Hay rincones oscuros donde muy pocos se atreven a asomarse; cloacas que nadie quiere pisar y que casi todos prefieren que sigan ocultas; lugares donde no llegan ni los gobiernos de progreso ni los campeones de la gestión económica; son sitios en los que ni siquiera el rédito electoral –que tanto bien ha hecho a algunos colectivos– posibilita que se fijen en ellos, porque allí, en esas catacumbas que hay bajo nuestra feliz sociedad del bienestar y nuestro estado social y de derecho, la última preocupación es a quién votar.

La UFAM de la Jefatura Superior de Policía de Madrid ha enseñado con la Operación Sana uno de esos rincones y, de paso, nos ha mostrado los agujeros y las vergüenzas de un sistema que está muy lejos de ser capaz de proteger a las menores más vulnerables: las que mantienen relaciones sexuales a cambio de una dosis de coca base o las que con catorce años han vivido lo suficiente como para pedirle setenta euros al tipo que acaba de eyacular en su interior. Niñas a las que su propio padre pone a la venta y que vuelven al centro de menores en el que viven con hasta cinco enfermedades de transmisión sexual.

Desde abril hasta finales de noviembre, los agentes de la UFAM fueron atando cabos para dar con los responsables de estas salvajadas y para ellos se tuvieron que sumergir en la mierda que inunda esos lugares. Así dieron con el mal nacido que enamoraba a crías, las hacía creer que eran sus novias y luego las cebaba con drogas para anular su voluntad y convertirlas en esclavas de él y sus colegas; o con el tipo incapaz de tener una erección, pero capaz de llevar niñas a una casa y prostituirlas; o con la mujer que obligaba a adolescentes a traficar metiéndose papelinas de droga en la vagina y retenía a una de ellas cuando la banda quería pasar dos días violándola...

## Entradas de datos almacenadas
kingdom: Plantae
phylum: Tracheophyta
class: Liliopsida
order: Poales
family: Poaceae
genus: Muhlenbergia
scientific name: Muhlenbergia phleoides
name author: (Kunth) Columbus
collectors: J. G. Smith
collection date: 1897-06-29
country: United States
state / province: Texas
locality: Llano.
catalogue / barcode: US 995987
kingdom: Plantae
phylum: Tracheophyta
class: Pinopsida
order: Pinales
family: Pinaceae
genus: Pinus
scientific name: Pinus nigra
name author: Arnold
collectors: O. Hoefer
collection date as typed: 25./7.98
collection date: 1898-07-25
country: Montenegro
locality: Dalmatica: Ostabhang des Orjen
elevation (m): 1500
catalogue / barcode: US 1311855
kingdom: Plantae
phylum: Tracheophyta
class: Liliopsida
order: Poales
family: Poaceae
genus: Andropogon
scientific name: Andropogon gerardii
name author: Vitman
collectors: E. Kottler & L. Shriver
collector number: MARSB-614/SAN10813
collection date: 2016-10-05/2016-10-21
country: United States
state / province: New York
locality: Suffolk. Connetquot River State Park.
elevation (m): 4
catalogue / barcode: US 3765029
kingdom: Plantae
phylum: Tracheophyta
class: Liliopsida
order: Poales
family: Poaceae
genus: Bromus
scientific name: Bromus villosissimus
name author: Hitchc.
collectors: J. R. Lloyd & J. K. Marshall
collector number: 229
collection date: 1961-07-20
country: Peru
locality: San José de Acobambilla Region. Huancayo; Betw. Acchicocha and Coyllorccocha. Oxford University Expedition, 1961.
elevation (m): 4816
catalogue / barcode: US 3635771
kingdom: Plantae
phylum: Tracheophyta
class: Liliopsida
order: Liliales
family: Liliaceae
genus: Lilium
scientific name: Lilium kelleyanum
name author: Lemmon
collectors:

## ACTIVIDADES
1. Resume en menos palabras el párrafo del fragmento citado que empieza con "Desde abril hasta finales de noviembre" y conserva sus hechos principales.
2. Según el fragmento citado, ¿son correctas estas afirmaciones? Responde sí o no a cada una y cita las palabras del fragmento que lo deciden.
(a) La Operación Sana fue obra de la UFAM de la Jefatura Superior de Policía de Madrid.
(b) La investigación se extendió desde enero hasta finales de noviembre.
(c) El sistema es capaz de proteger a las menores más vulnerables.
Los datos no hacen falta para resolver ninguna actividad.

## RESPUESTAS NUMERADAS
1. Entre abril y finales de noviembre, los agentes de la UFAM investigaron para encontrar a los responsables. Así dieron con un hombre que enamoraba a niñas, les hacía creer que eran sus novias y las drogaba para convertirlas en esclavas suyas y de sus colegas. También localizaron a otro, incapaz de tener una erección, que llevaba niñas a una casa y las prostituía. Por último, encontraron a una mujer que obligaba a adolescentes a traficar con droga escondida en la vagina y retenía a una de ellas cuando la banda quería violarla durante dos días.

2.
(a) Sí: "La UFAM de la Jefatura Superior de Policía de Madrid ha enseñado con la Operación Sana uno de esos rincones".
(b) No: "Desde abril hasta finales de noviembre".
(c) No: "un sistema que está muy lejos de ser capaz de proteger a las menores más vulnerables".